Doce torres redondeadas y abombadas sobresalían por encima de los altos muros grises. Se habría dicho que era un ksar, una fortaleza del desierto, pero se trataba de dos aguilones de la basílica. Aquella mula torturaba a Jean-Baptiste, porque pese a estar tan cerca del final aún tardó más de una hora en llegar al pie de la puerta monumental que horadaba la fortificación. Los propios monjes se ocupaban de la vigilancia: dos de ellos, fornidos como luchadores, con una ancha faja alrededor de la túnica y sosteniendo una espada en la mano, detuvieron al viajero y fueron a dar su nombre al abad. No le dejaron pasar antes de recibir la orden pertinente.En el interior de sus murallas, el monasterio de Santa Catalina era una auténtica ciudad. La basílica ocupaba el centro, pero a su alrededor se habían erigido tantos edificios, galerías, terrazas y capillas que el espacio que constreñían las murallas estaba saturado de muros, callejones, pasajes yuxtapuestos, apiñados y enmarañados como en cualquier ciudad de Oriente.
Un monje muy joven y rubio como un cruzado condujo a Jean-Baptiste hasta la residencia del abad. Éste se encargó de su bolsa y le aconsejó que dejara la mula a cargo de los monjes de la entrada.
El monasterio de Santa Catalina, construido en el siglo VI por el emperador Justiniano, siempre había estado resguardado, tal vez por sus murallas y probablemente también por la proximidad protectora de la montaña sagrada que pesa sobre todas las conciencias de la descendencia de Moisés.
Los monjes ortodoxos que residían en aquel santuario estaban vinculados formalmente al patriarca de Jerusalén. Pero más que los instrumentos de una religión en particular, ellos eran en realidad un poder autónomo, los guardianes de un lugar misterioso y terrible. Los fugitivos que se refugiaban en aquel monasterio estaban a salvo, fuera cual fuera su origen y la naturaleza de sus crímenes. Algunos permanecían allí por poco tiempo, pero muchos otros se quedaban para siempre, engrosaban la comunidad y hasta podían esperar, al término de un largo retorno espiritual, convertirse en el superior.
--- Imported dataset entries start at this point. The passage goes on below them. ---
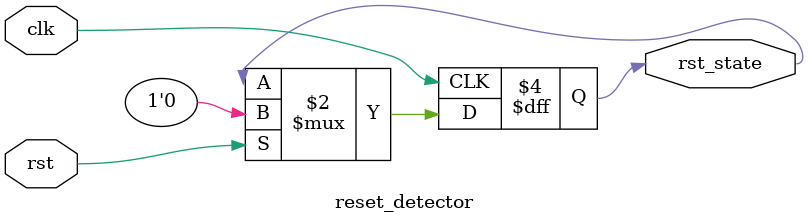
<source format=v>
`timescale 1ns / 1ps
module reset_detector(
    input clk,
    input rst,
    output reg rst_state = 1'b1
    );

//initial rst_state = 1'b1;
always @(posedge clk) rst_state <= (rst) ? 1'b0 : rst_state;


endmodule

</source>
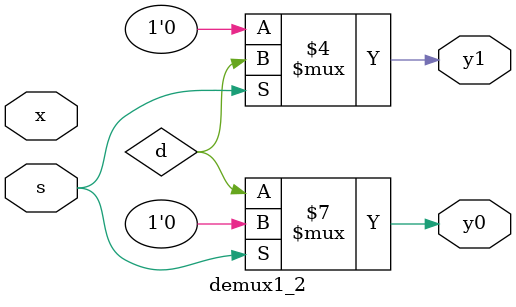
<source format=v>
module demux1_2(input x,s,output reg y0,y1);
  always@(*)begin
  if(s==0)begin
    y0 = d;
    y1 = 0;
  end
    else begin
      y0=0;
      y1=d;
    end
  end
endmodule

</source>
En la residencia abacial reinaba un ambiente extraño, muy diferente al que Jean-Baptiste había conocido cuando estuvo allí la primera vez. Los monjes hablaban en voz baja y los olores de alcanfor y de mirra flotaban en los pasillos decorados con mosaicos.
– Nuestro abad está muy enfermo -dijo el prior a Jean-Baptiste-. Hace tres semanas se desmayó en pleno oficio. Lo levantamos inconsciente. Luego volvió en sí, pero habla con dificultad. Sufre por las noches; a veces se le oye gemir y gritar. Su socio le ha preparado un remedio que le alivia y le tranquiliza, pero estamos muy preocupados.
Jean-Baptiste decidió visitar al abad, pero antes no pudo evitar una pregunta que le quemaba en los labios.
– ¿Dónde están mis amigos, el maestro Juremi y las dos damas?